- **DIRECTIONS**
Copy every line of text from the material below word for word, leaving out the pictures.

- **GIVEN DATA**
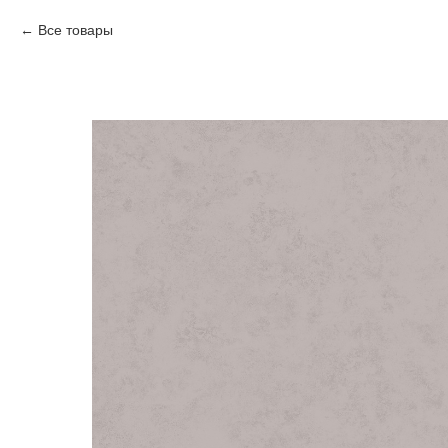
Все товары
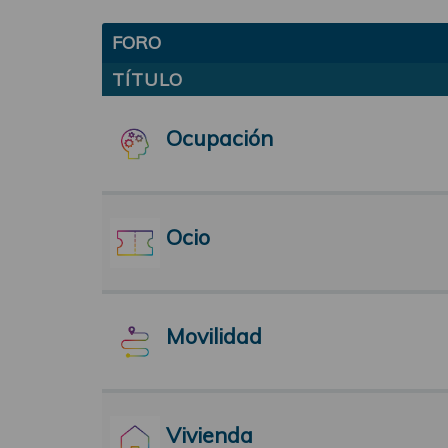
FORO
TÍTULO
Ocupación
Ocio
Movilidad
Vivienda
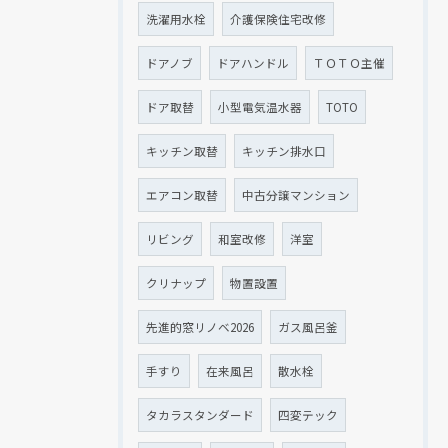
洗濯用水栓
介護保険住宅改修
ドアノブ
ドアハンドル
ＴＯＴＯ主催
ドア取替
小型電気温水器
TOTO
キッチン取替
キッチン排水口
エアコン取替
中古分譲マンション
リビング
和室改修
洋室
クリナップ
物置設置
先進的窓リノベ2026
ガス風呂釜
手すり
在来風呂
散水栓
タカラスタンダード
四変テック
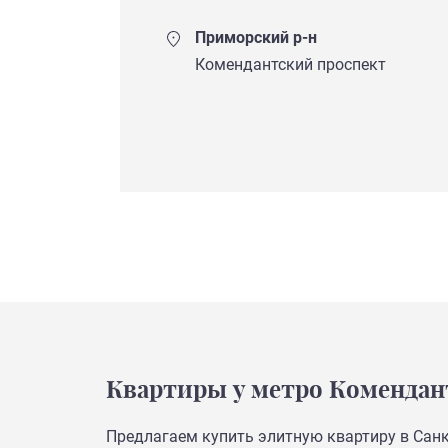
Приморский р-н
Комендантский проспект
Квартиры у метро Комендан
Предлагаем купить элитную квартиру в Санк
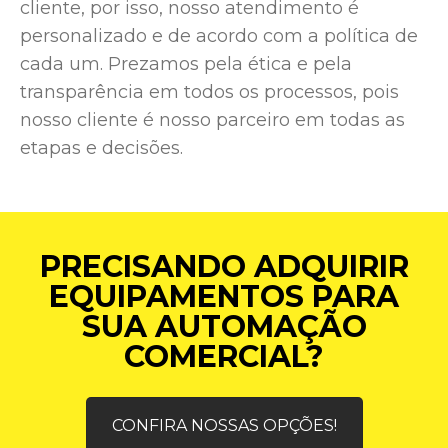
cliente, por isso, nosso atendimento é
personalizado e de acordo com a política de
cada um. Prezamos pela ética e pela
transparência em todos os processos, pois
nosso cliente é nosso parceiro em todas as
etapas e decisões.
PRECISANDO ADQUIRIR
EQUIPAMENTOS PARA
SUA AUTOMAÇÃO
COMERCIAL?
CONFIRA NOSSAS OPÇÕES!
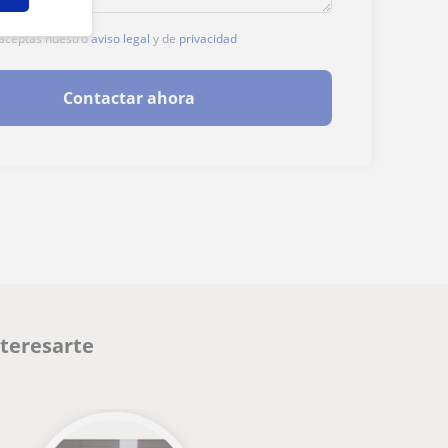
, aceptas nuestro
aviso legal
y de
privacidad
Contactar ahora
nteresarte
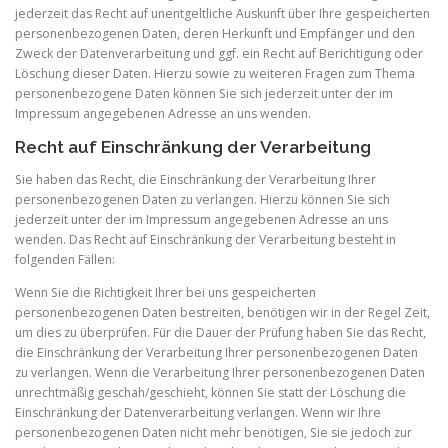
jederzeit das Recht auf unentgeltliche Auskunft über Ihre gespeicherten
personenbezogenen Daten, deren Herkunft und Empfänger und den
Zweck der Datenverarbeitung und ggf. ein Recht auf Berichtigung oder
Löschung dieser Daten. Hierzu sowie zu weiteren Fragen zum Thema
personenbezogene Daten können Sie sich jederzeit unter der im
Impressum angegebenen Adresse an uns wenden.
Recht auf Einschränkung der Verarbeitung
Sie haben das Recht, die Einschränkung der Verarbeitung Ihrer
personenbezogenen Daten zu verlangen. Hierzu können Sie sich
jederzeit unter der im Impressum angegebenen Adresse an uns
wenden. Das Recht auf Einschränkung der Verarbeitung besteht in
folgenden Fällen:
Wenn Sie die Richtigkeit Ihrer bei uns gespeicherten
personenbezogenen Daten bestreiten, benötigen wir in der Regel Zeit,
um dies zu überprüfen. Für die Dauer der Prüfung haben Sie das Recht,
die Einschränkung der Verarbeitung Ihrer personenbezogenen Daten
zu verlangen. Wenn die Verarbeitung Ihrer personenbezogenen Daten
unrechtmäßig geschah/geschieht, können Sie statt der Löschung die
Einschränkung der Datenverarbeitung verlangen. Wenn wir Ihre
personenbezogenen Daten nicht mehr benötigen, Sie sie jedoch zur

- **SOLUTION TO THIS EXERCISE**
Все товары
FORO
TÍTULO
Ocupación
Ocio
Movilidad
Vivienda
洗濯用水栓
介護保険住宅改修
ドアノブ
ドアハンドル
ＴＯＴＯ主催
ドア取替
小型電気温水器
TOTO
キッチン取替
キッチン排水口
エアコン取替
中古分譲マンション
リビング
和室改修
洋室
クリナップ
物置設置
先進的窓リノベ2026
ガス風呂釜
手すり
在来風呂
散水栓
タカラスタンダード
四変テック
Приморский р-н
Комендантский проспект
Квартиры у метро Комендан
Предлагаем купить элитную квартиру в Санк
cliente, por isso, nosso atendimento é
personalizado e de acordo com a política de
cada um. Prezamos pela ética e pela
transparência em todos os processos, pois
nosso cliente é nosso parceiro em todas as
etapas e decisões.
PRECISANDO ADQUIRIR
EQUIPAMENTOS PARA
SUA AUTOMAÇÃO
COMERCIAL?
CONFIRA NOSSAS OPÇÕES!
, aceptas nuestro
aviso legal
y de
privacidad
Contactar ahora
nteresarte
jederzeit das Recht auf unentgeltliche Auskunft über Ihre gespeicherten
personenbezogenen Daten, deren Herkunft und Empfänger und den
Zweck der Datenverarbeitung und ggf. ein Recht auf Berichtigung oder
Löschung dieser Daten. Hierzu sowie zu weiteren Fragen zum Thema
personenbezogene Daten können Sie sich jederzeit unter der im
Impressum angegebenen Adresse an uns wenden.
Recht auf Einschränkung der Verarbeitung
Sie haben das Recht, die Einschränkung der Verarbeitung Ihrer
personenbezogenen Daten zu verlangen. Hierzu können Sie sich
jederzeit unter der im Impressum angegebenen Adresse an uns
wenden. Das Recht auf Einschränkung der Verarbeitung besteht in
folgenden Fällen:
Wenn Sie die Richtigkeit Ihrer bei uns gespeicherten
personenbezogenen Daten bestreiten, benötigen wir in der Regel Zeit,
um dies zu überprüfen. Für die Dauer der Prüfung haben Sie das Recht,
die Einschränkung der Verarbeitung Ihrer personenbezogenen Daten
zu verlangen. Wenn die Verarbeitung Ihrer personenbezogenen Daten
unrechtmäßig geschah/geschieht, können Sie statt der Löschung die
Einschränkung der Datenverarbeitung verlangen. Wenn wir Ihre
personenbezogenen Daten nicht mehr benötigen, Sie sie jedoch zur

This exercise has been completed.